▶ [O que fazer] Indique se cada afirmação está de acordo com a decisão do STF sobre a extradição, respondendo sim ou não e citando literalmente as palavras do texto que decidem a questão: 1. O pedido de extradição foi formulado pelo Governo da Alemanha. 2. O extraditando tem nacionalidade brasileira. 3. A prescrição ocorrerá a partir de setembro de 2031.

___ Texto para análise

Decisão · STF

STF Ext 1757

Rel. ROBERTO BARROSOPrimeira Turmajulgado em 2022-11-28publicado em 2022-12-02
TRIBUTÁRIO
EXTRADIÇÃO INSTRUTÓRIA. GOVERNO DA ALEMANHA REGULARIDADE FORMAL. REQUISITOS LEGAIS ATENDIDOS. DEFERIMENTO. 1. Pedido de extradição formulado pelo Governo da Alemanha em face de nacional israelense que preenche os requisitos formais do Tratado de Extradição específico. 2. Estão presentes os pressupostos materiais: (i) dupla tipicidade, (ii) dupla punibilidade de crime comum praticado por estrangeiro e (iii) falta de jurisdição brasileira sobre o fato. 3. Quanto à dupla punibilidade, os fatos ocorreram em agosto de 2018 e junho de 2021 e a prescrição ocorrerá a partir de setembro de 2041. 4. Quanto à dupla tipicidade, os crimes pelos quais o extraditando será processado estão previstos na legislação brasileira - crime de fraude eletrônica com causa de aumento de pena pelo uso de correio e telefonemas fraudulentos e crime de organização criminosa (art. 171,§ 2-A, c/c o §2-B, do Código Penal brasileiro, c/c o art. 2, c/c o § 4, III e V, da Lei nº 12.850, de 2 de agosto de 2013 ) -, e na legislação alemã - organização criminosa em concurso com fraude cometida por meio de quadrilha, de forma repetida e com intuito de lucro (Seções 129 I e V, 263 I, III, do Código Penal Alemão). 5. O crime pelo qual se pretende a extradição não tem conotação política (art. 82-VII da Lei nº 13.445/2017); sua apuração é de competência exclusiva do estado requerente (art. 82-III da Lei nº 13.445/2017). A pena máxima é superior a 2 anos (art. 82-IV da Lei nº 13.445/2017) e o extraditando não tem nacionalidade brasileira (art. 82-1 da Lei nº 13.445/2017). 6. Extradição deferida, condicionada a entrega ao Estado requerente às seguintes condições: (i) submissão do extraditando a prévio exame de saúde; (ii) assunção, pelo Estado Requerente, de compromisso formal de detrair da pena do período em que o extraditando permaneceu preso no Brasil por força deste processo.

______
___ Dados

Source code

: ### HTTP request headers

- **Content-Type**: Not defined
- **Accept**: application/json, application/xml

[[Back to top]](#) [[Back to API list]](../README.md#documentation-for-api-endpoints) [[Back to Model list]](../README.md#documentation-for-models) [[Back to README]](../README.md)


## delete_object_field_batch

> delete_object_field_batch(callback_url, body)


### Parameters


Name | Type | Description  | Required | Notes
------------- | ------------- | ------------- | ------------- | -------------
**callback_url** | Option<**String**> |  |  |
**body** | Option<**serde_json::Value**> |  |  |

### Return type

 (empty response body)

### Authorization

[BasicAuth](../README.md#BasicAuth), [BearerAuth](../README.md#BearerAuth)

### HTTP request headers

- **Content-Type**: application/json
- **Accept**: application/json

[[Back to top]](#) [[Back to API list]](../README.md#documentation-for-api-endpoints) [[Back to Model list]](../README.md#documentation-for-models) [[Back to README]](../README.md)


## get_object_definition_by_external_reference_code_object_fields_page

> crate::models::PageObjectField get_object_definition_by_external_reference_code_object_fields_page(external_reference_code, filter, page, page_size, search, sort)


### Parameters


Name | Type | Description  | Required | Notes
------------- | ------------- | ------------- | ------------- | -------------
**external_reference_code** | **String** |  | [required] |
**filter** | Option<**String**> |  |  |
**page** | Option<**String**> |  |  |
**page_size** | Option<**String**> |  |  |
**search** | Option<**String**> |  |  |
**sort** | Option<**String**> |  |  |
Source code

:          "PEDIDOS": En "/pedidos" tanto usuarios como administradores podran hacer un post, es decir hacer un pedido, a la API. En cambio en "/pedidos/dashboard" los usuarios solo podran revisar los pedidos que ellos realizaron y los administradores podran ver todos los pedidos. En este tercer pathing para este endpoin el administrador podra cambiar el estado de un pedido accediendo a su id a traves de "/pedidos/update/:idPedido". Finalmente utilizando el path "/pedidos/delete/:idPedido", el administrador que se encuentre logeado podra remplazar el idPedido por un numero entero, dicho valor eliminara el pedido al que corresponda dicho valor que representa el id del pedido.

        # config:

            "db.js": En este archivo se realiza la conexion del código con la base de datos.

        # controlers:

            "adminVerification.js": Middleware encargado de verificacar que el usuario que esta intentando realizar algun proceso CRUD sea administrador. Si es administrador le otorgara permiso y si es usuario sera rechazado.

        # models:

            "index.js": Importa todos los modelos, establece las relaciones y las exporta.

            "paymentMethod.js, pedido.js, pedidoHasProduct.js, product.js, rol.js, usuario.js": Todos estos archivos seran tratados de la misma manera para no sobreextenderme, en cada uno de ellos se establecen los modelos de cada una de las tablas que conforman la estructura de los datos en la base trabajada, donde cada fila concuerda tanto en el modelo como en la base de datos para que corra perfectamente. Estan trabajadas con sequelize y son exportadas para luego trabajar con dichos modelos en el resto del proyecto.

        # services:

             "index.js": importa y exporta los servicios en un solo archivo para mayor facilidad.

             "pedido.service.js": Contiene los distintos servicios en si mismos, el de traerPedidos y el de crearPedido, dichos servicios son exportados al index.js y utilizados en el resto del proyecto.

______

▶ [Resposta]
1. Sim: "Pedido de extradição formulado pelo Governo da Alemanha".
2. Não: "o extraditando não tem nacionalidade brasileira".
3. Não: "a prescrição ocorrerá a partir de setembro de 2041".